Now `cd remote` and run `go test -v` to run the unit tests.
Then `cd fs` and run `go test -v -remote TestRemote:` to run the
The next section goes into more detail about the tests.
## Writing a new backend ##
Choose a name. The docs here will use `remote` as an example.
Note that in rclone terminology a file system backend is called a
remote or an fs.
* Look at the interfaces defined in `fs/fs.go`
* Study one or more of the existing remotes
* Create `backend/remote/remote.go` (copy this from a similar remote)
* box is a good one to start from if you have a directory based remote
* b2 is a good one to start from if you have a bucket based remote
* Add your remote to the imports in `backend/all/all.go`
* HTTP based remotes are easiest to maintain if they use rclone's rest module, but if there is a really good go SDK then use that instead.
* Try to implement as many optional methods as possible as it makes the remote more usable.
* Use fs/encoder to make sure we can encode any path name and `rclone info` to help determine the encodings needed
* `go install -tags noencode`
* `rclone purge -v TestRemote:rclone-info`
* `rclone info -vv --write-json remote.json TestRemote:rclone-info`
* `go run cmd/info/internal/build_csv/main.go -o remote.csv remote.json`
* open `remote.csv` in a spreadsheet and examine
* Create a config entry called `TestRemote` for the unit tests to use
* Create a `backend/remote/remote_test.go` - copy and adjust your example remote
* Make sure all tests pass with `go test -v`
* Add your backend to `fstest/test_all/config.yaml`
* Once you've done that then you can use the integration test framework from the project root:
* go install ./...
* test_all -backend remote
Or if you want to run the integration tests manually:
* Make sure integration tests pass with
* `cd fs/operations`
* `go test -v -remote TestRemote:`
* `cd fs/sync`
* `go test -v -remote TestRemote:`
* If your remote defines `ListR` check with this also
* `go test -v -remote TestRemote: -fast-list`
See the [testing](#testing) section for more information on integration tests.
Add your fs to the docs - you'll need to pick an icon for it from
[fontawesome](http://fontawesome.io/icons/).

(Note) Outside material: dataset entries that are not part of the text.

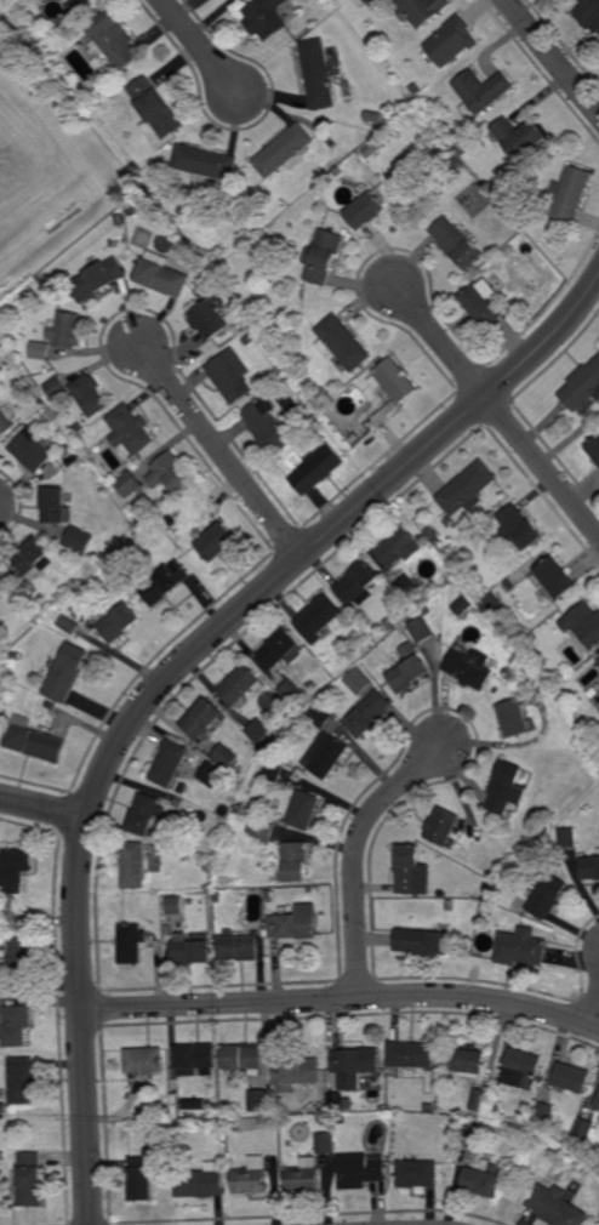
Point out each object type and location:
building: (363, 2)
building: (73, 6)
building: (422, 10)
building: (590, 13)
building: (265, 17)
building: (113, 39)
building: (451, 41)
road: (200, 49)
road: (551, 57)
building: (320, 73)
building: (418, 88)
building: (101, 89)
building: (484, 89)
building: (348, 90)
building: (424, 105)
building: (155, 112)
building: (520, 137)
building: (373, 148)
building: (284, 150)
building: (463, 151)
building: (205, 164)
building: (333, 164)
building: (132, 167)
building: (571, 194)
building: (130, 210)
building: (367, 210)
building: (527, 220)
building: (51, 223)
building: (458, 243)
building: (323, 257)
building: (210, 260)
building: (161, 275)
building: (98, 279)
building: (518, 288)
building: (484, 303)
building: (208, 321)
building: (68, 331)
building: (287, 333)
building: (249, 339)
road: (441, 342)
building: (342, 344)
building: (41, 351)
building: (1, 375)
building: (231, 376)
building: (395, 380)
building: (57, 387)
building: (583, 387)
building: (91, 395)
building: (41, 401)
building: (317, 416)
building: (4, 424)
building: (266, 425)
building: (79, 428)
building: (131, 430)
building: (355, 439)
building: (594, 448)
building: (32, 451)
road: (222, 452)
road: (543, 466)
building: (318, 470)
building: (170, 474)
building: (129, 483)
building: (467, 491)
building: (57, 506)
building: (519, 528)
building: (81, 540)
building: (218, 543)
building: (441, 546)
building: (400, 548)
building: (454, 561)
building: (34, 564)
building: (557, 579)
building: (3, 580)
building: (166, 584)
building: (359, 584)
building: (411, 585)
building: (0, 596)
building: (463, 605)
building: (498, 609)
building: (318, 617)
building: (466, 617)
building: (120, 622)
building: (70, 623)
building: (584, 623)
building: (389, 624)
building: (402, 629)
building: (422, 629)
building: (6, 640)
building: (281, 648)
building: (18, 656)
building: (540, 663)
building: (472, 664)
building: (409, 669)
road: (174, 670)
building: (67, 672)
building: (360, 680)
building: (240, 685)
building: (291, 691)
building: (0, 709)
building: (369, 713)
building: (518, 717)
building: (204, 720)
building: (586, 721)
building: (0, 722)
building: (258, 731)
building: (36, 741)
building: (325, 743)
building: (224, 756)
building: (168, 763)
building: (272, 771)
building: (211, 773)
building: (509, 787)
building: (189, 792)
building: (178, 802)
road: (43, 809)
building: (303, 809)
building: (145, 814)
building: (444, 826)
building: (260, 829)
building: (569, 838)
building: (546, 847)
road: (355, 855)
building: (201, 862)
building: (293, 862)
building: (135, 864)
building: (591, 867)
building: (17, 868)
building: (413, 871)
building: (311, 889)
building: (443, 893)
building: (267, 894)
building: (549, 895)
building: (217, 897)
building: (174, 905)
building: (451, 905)
building: (292, 926)
building: (425, 941)
building: (133, 944)
building: (236, 947)
building: (523, 947)
building: (191, 949)
building: (19, 959)
road: (343, 1000)
road: (592, 1009)
building: (17, 1027)
building: (2, 1043)
building: (414, 1055)
building: (195, 1059)
building: (244, 1059)
building: (144, 1060)
building: (471, 1060)
building: (357, 1061)
building: (523, 1069)
building: (297, 1074)
building: (570, 1078)
building: (22, 1081)
building: (162, 1099)
building: (260, 1101)
building: (481, 1102)
building: (195, 1103)
building: (280, 1104)
building: (597, 1104)
building: (3, 1105)
building: (430, 1108)
building: (496, 1110)
building: (546, 1114)
building: (341, 1120)
building: (235, 1125)
building: (211, 1129)
building: (584, 1130)
building: (33, 1133)
building: (472, 1137)
building: (326, 1143)
building: (1, 1156)
building: (176, 1160)
building: (362, 1171)
building: (419, 1175)
building: (520, 1175)
building: (305, 1177)
building: (252, 1178)
building: (30, 1179)
building: (141, 1180)
building: (485, 1180)
building: (200, 1182)
building: (556, 1207)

Keep lists of remotes in
alphabetical order of full name of remote (eg `drive` is ordered as
`Google Drive`) but with the local file system last.
* `README.md` - main GitHub page
* `docs/content/remote.md` - main docs page (note the backend options are automatically added to this file with `make backenddocs`)

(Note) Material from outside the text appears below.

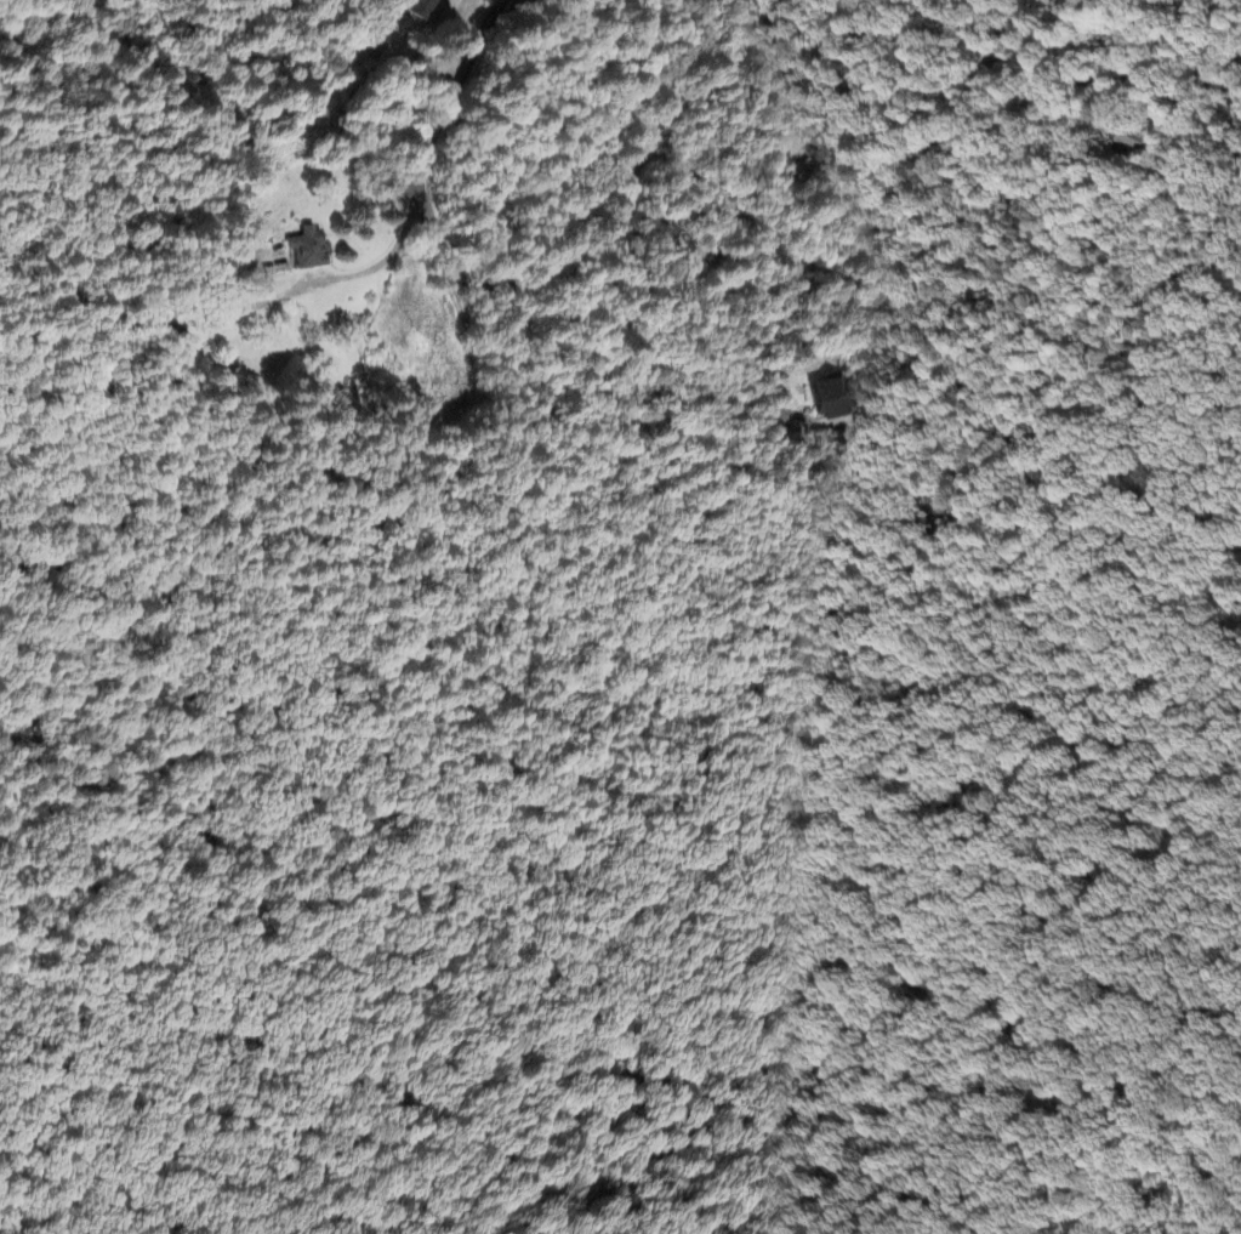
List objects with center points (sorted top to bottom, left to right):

* make sure this has the `autogenerated options` comments in (see your reference backend docs)
* update them with `make backenddocs` - revert any changes in other backends
* `docs/content/overview.md` - overview docs
* `docs/content/docs.md` - list of remotes in config section
* `docs/content/about.md` - front page of rclone.org
* `docs/layouts/chrome/navbar.html` - add it to the website navigation
* `bin/make_manual.py` - add the page to the `docs` constant
Once you've written the docs, run `make serve` and check they look OK
in the web browser and the links (internal and external) all work.
## Writing a plugin ##
New features (backends, commands) can also be added "out-of-tree", through Go plugins.
Changes will be kept in a dynamically loaded file instead of being compiled into the main binary.

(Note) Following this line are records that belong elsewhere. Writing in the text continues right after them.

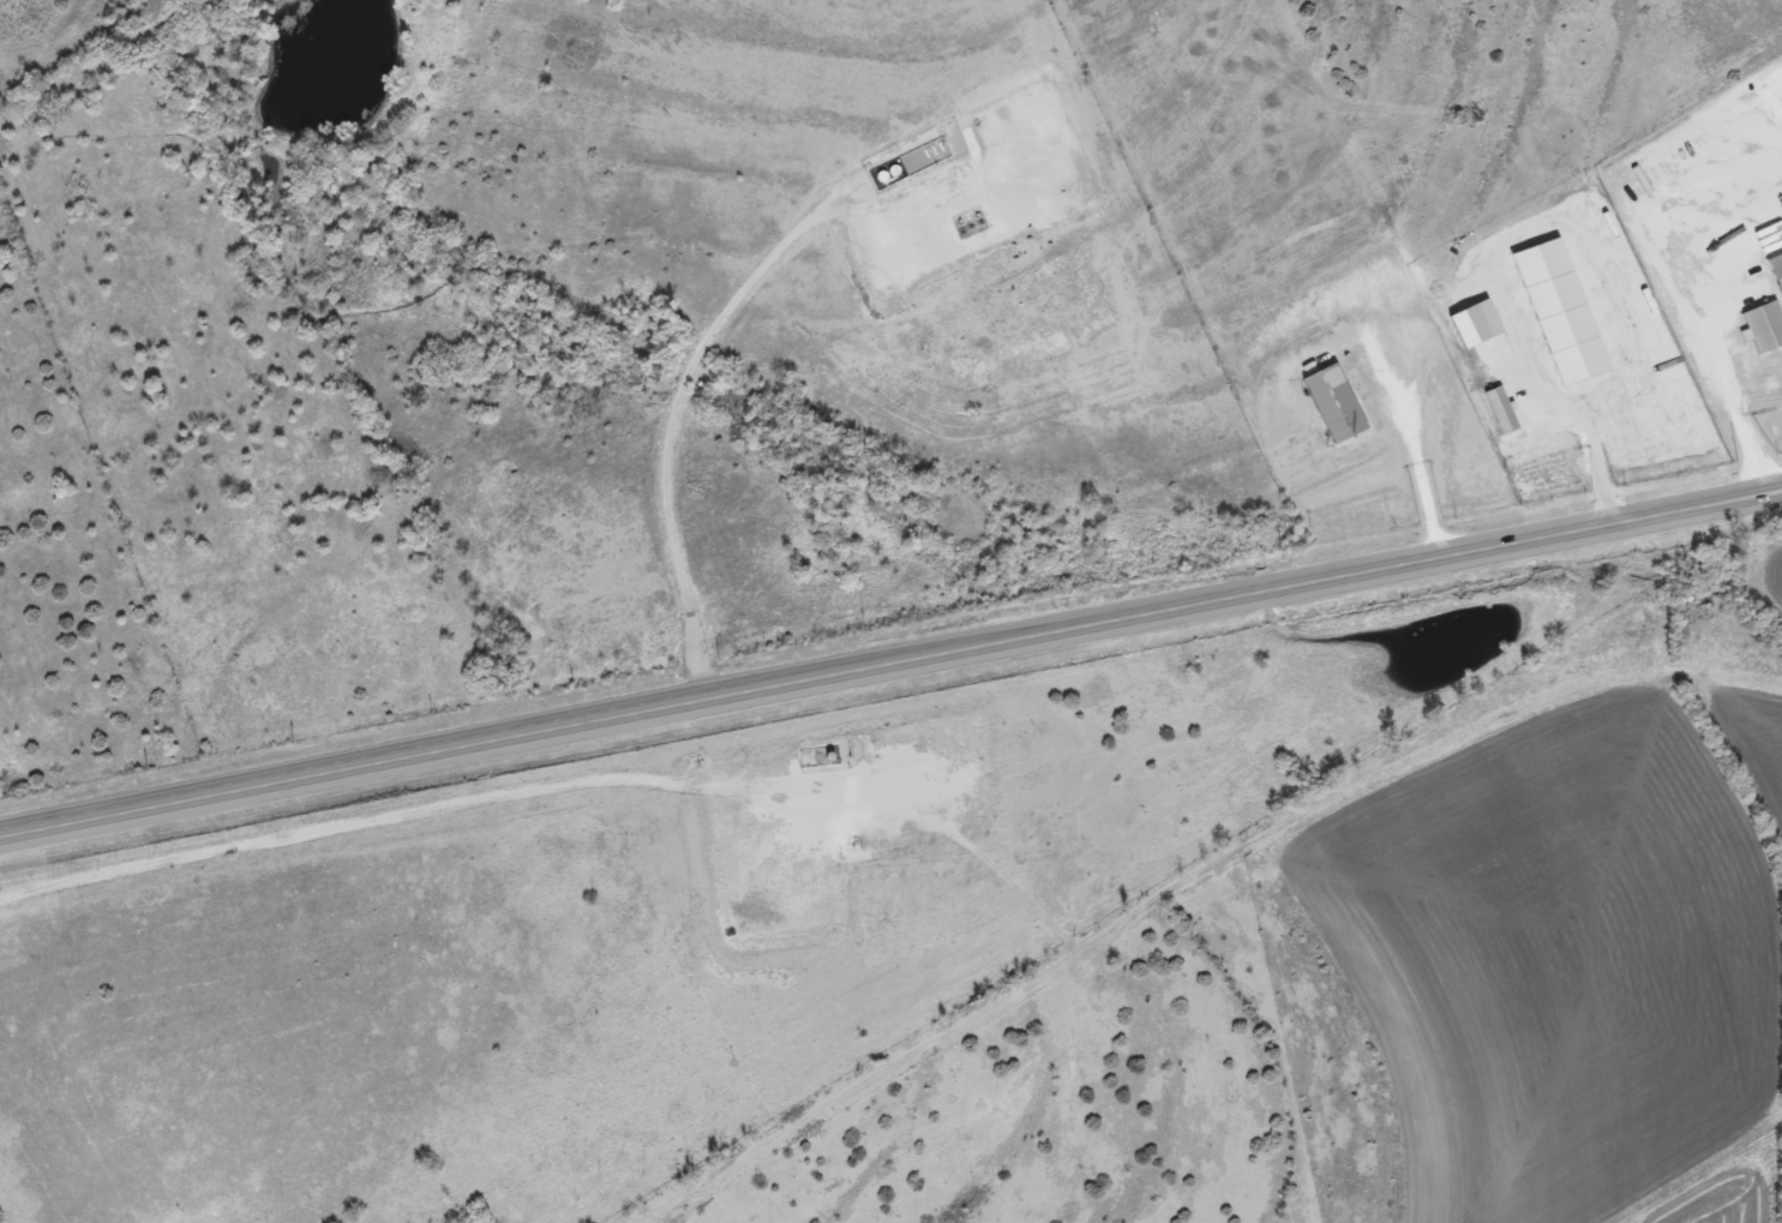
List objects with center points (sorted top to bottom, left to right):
building: (1775, 271)
building: (1564, 313)
building: (1763, 325)
road: (1705, 347)
building: (1330, 402)
road: (668, 428)
road: (1587, 437)
road: (891, 665)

This is useful if you can't merge your changes upstream or don't want to maintain a fork of rclone.
- Plugins names must have the pattern `librcloneplugin_KIND_NAME.so`.
- `KIND` should be one of `backend`, `command` or `bundle`.
- Example: A plugin with backend support for PiFS would be called
- Supported on macOS & Linux as of now. ([Go issue for Windows support](https://github.com/golang/go/issues/19282))
- Supported on rclone v1.50 or greater.
- All plugins in the folder specified by variable `$RCLONE_PLUGIN_PATH` are loaded.
- If this variable doesn't exist, plugin support is disabled.
- Plugins must be compiled against the exact version of rclone to work.
(The rclone used during building the plugin must be the same as the source of rclone)
To turn your existing additions into a Go plugin, move them to an external repository
and change the top-level package name to `main`.
Check `rclone --version` and make sure that the plugin's rclone dependency and host Go version match.
Then, run `go build -buildmode=plugin -o PLUGIN_NAME.so .` to build the plugin.